Given text:
___

Another evidence of the changed image was the visit of the Montevideo Catholic bishop’s representative. At the beginning of the last meeting, the bishop’s secretary came to the little office used as a prayer room at the Sports Arena. He brought greetings and apologized for the fact the bishop was not able to attend crusade meetings personally. He said he was in favor of Palau’s work and hoped to attend meetings sometime in the future.
Palau and his team believe the Uruguay crusade is a good model to follow in other countries. They believe that if an entire country can be reached, so can an entire continent. While in Montevideo they took a day to plan strategy. They divided Latin America into three zones and assigned team members to each zone with a mandate to analyze the situation and to use all media to make sure every single Spanish-speaking person in all of Latin America has heard the Gospel by the end of 1980. They also tentatively planned a Congress on Latin America for 1980 in Guatemala City. It would bring together evangelical leaders from twenty-four or twenty-five countries, the United States, Canada, and Spain to coordinate plans for seizing spiritual leadership for the evangelicals.
Already, the Palau team is encouraging Latin American evangelicals to get into politics, education, business, and the media. In Montevideo, Bill Conard conducted a week-long journalism school and handed out ninety-seven diplomas. As a result, approximately fifty believers were forming a Christian Communications Fellowship, with specific goals for influencing the media. They are a start toward the new evangelical leadership Palau believes can emerge to fill the vacuum left by the government, the Catholics, and the liberal Protestants. He is convinced this is not just a dream.
Whether or not he is right depends on a number of things: whether Latin American evangelicals take up the challenge, whether the evangelical world supports the idea with prayer and finance; and whether the political situation waits. It may be a race against time. One of the sayings about those bright young people walking the streets is that they look forward to graduating and then migrating. If the government doesn’t provide some kind of future to fulfill their aspirations, the country could see another upheaval. Evangelist Luis Palau admits there is no time to waste, and he says, “It’s an exciting period, but you feel a little bit desperate that we may not be moving fast enough, or we may not have enough motivated people.”

___

Information shown:
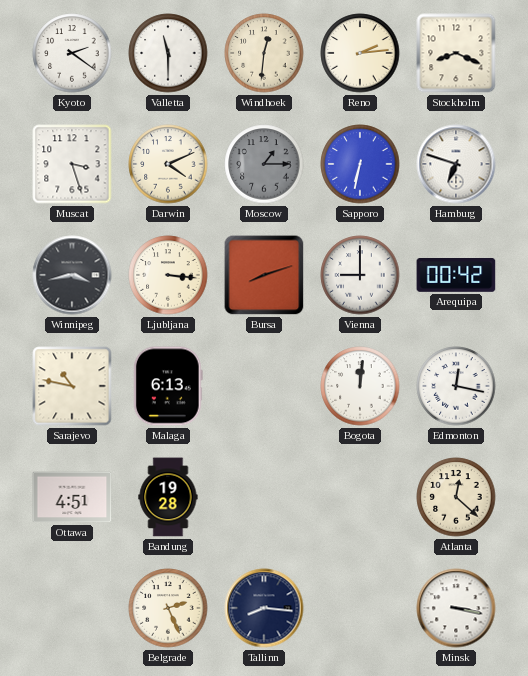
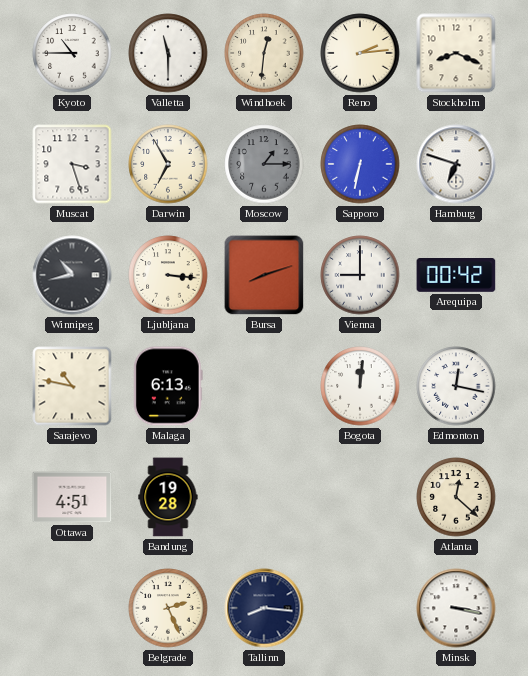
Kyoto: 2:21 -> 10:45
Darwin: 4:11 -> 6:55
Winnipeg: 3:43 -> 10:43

___

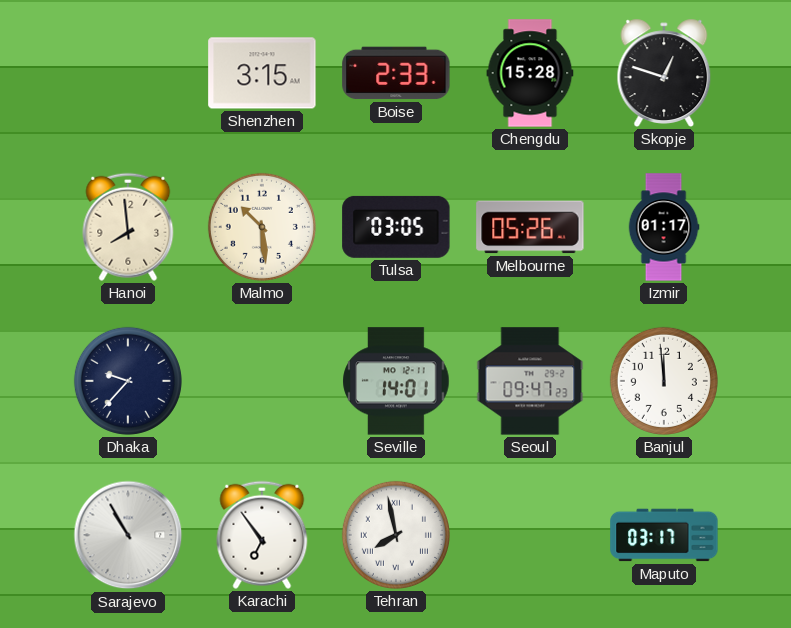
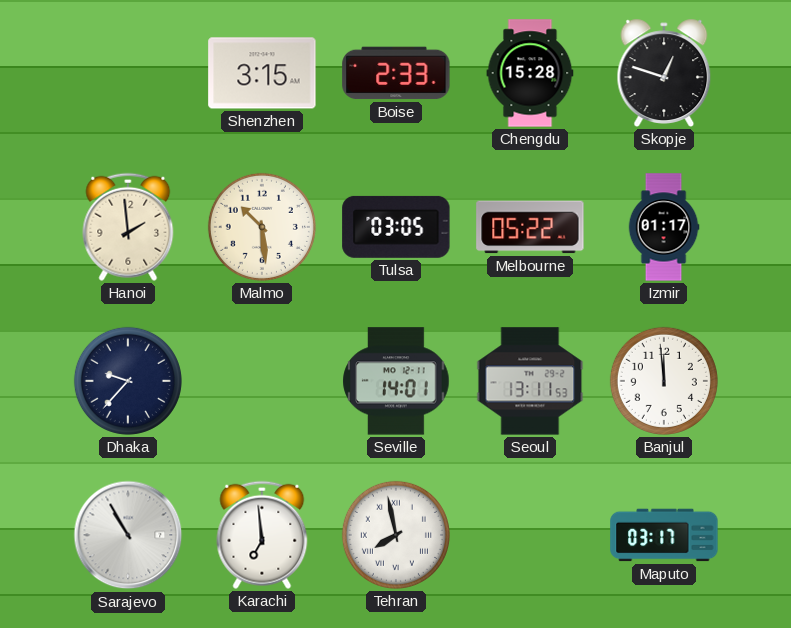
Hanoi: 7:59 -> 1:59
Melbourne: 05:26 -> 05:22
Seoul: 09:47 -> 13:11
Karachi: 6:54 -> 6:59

___

Given instruction: In the text about Luis Palau's work in Uruguay, rewrite the paragraph that begins "Palau and his team believe" as a short bulleted list that keeps its main facts.

Exercise response:
- Palau and his team see the Uruguay crusade as a good model for other countries. If a whole country can be reached, so can a whole continent.
- While in Montevideo, they spent a day planning strategy.
- They divided Latin America into three zones and assigned team members to each one.
- Those team members were to study the situation and use all media so that every Spanish-speaking person in Latin America has heard the Gospel by the end of 1980.
- They tentatively planned a Congress on Latin America for 1980 in Guatemala City.
- The congress would bring together evangelical leaders from twenty-four or twenty-five countries, the United States, Canada, and Spain to coordinate plans for seizing spiritual leadership for the evangelicals.